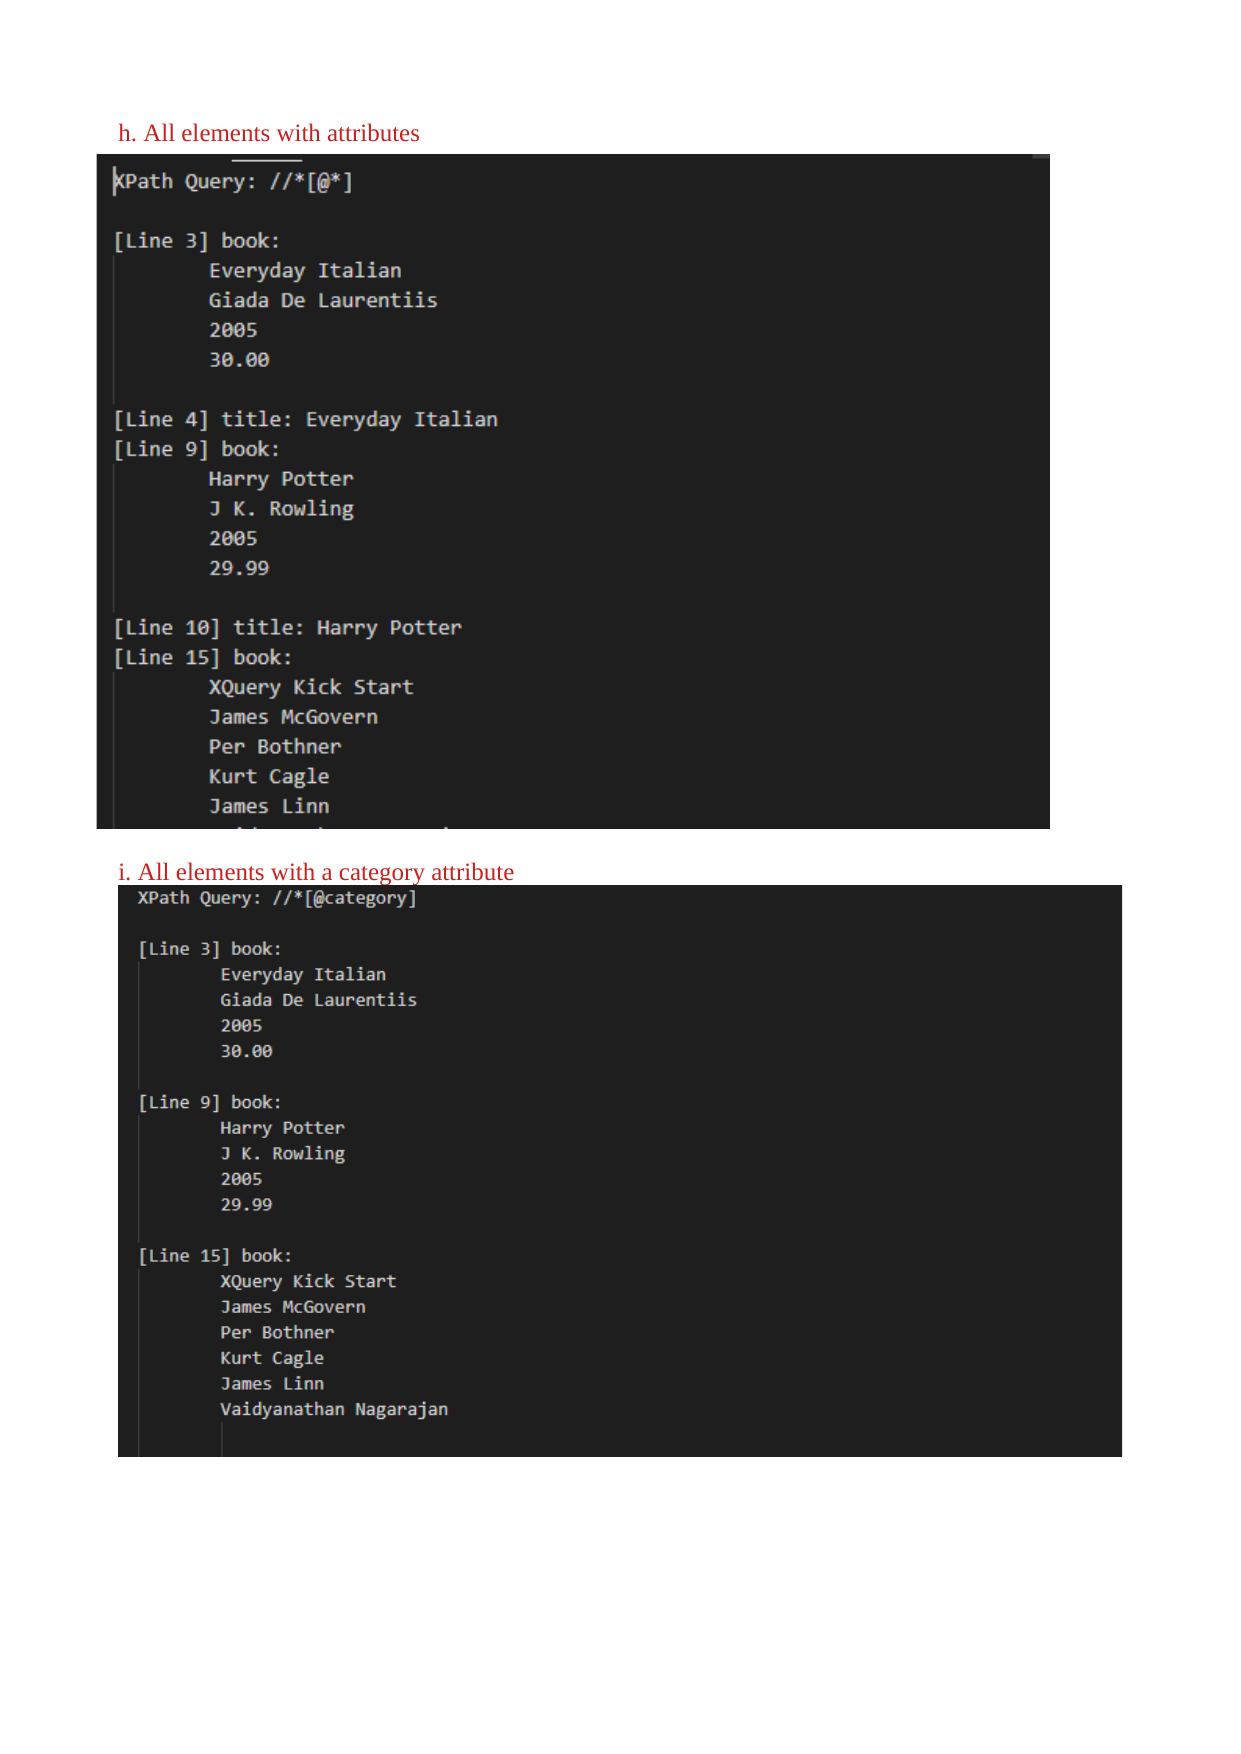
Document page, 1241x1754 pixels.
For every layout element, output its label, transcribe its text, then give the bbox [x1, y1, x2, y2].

text h. All elements with attributes [118, 118, 1122, 147]
picture [96, 154, 1050, 829]
text i. All elements with a category attribute [118, 857, 1122, 885]
picture [118, 885, 1123, 1457]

■ GESTELLTE AUFGABE ■
Ermittle jede Zeile der Daten, in der das Wort "text" vorkommt, und schreibe diese Zeilen vollständig ab. Achte dabei auf Groß- und Kleinschreibung.

■ LÖSUNG DER AUFGABE ■
For every layout element, output its label, transcribe its text, then give the bbox [x1, y1, x2, y2].
text h. All elements with attributes [118, 118, 1122, 147]
text i. All elements with a category attribute [118, 857, 1122, 885]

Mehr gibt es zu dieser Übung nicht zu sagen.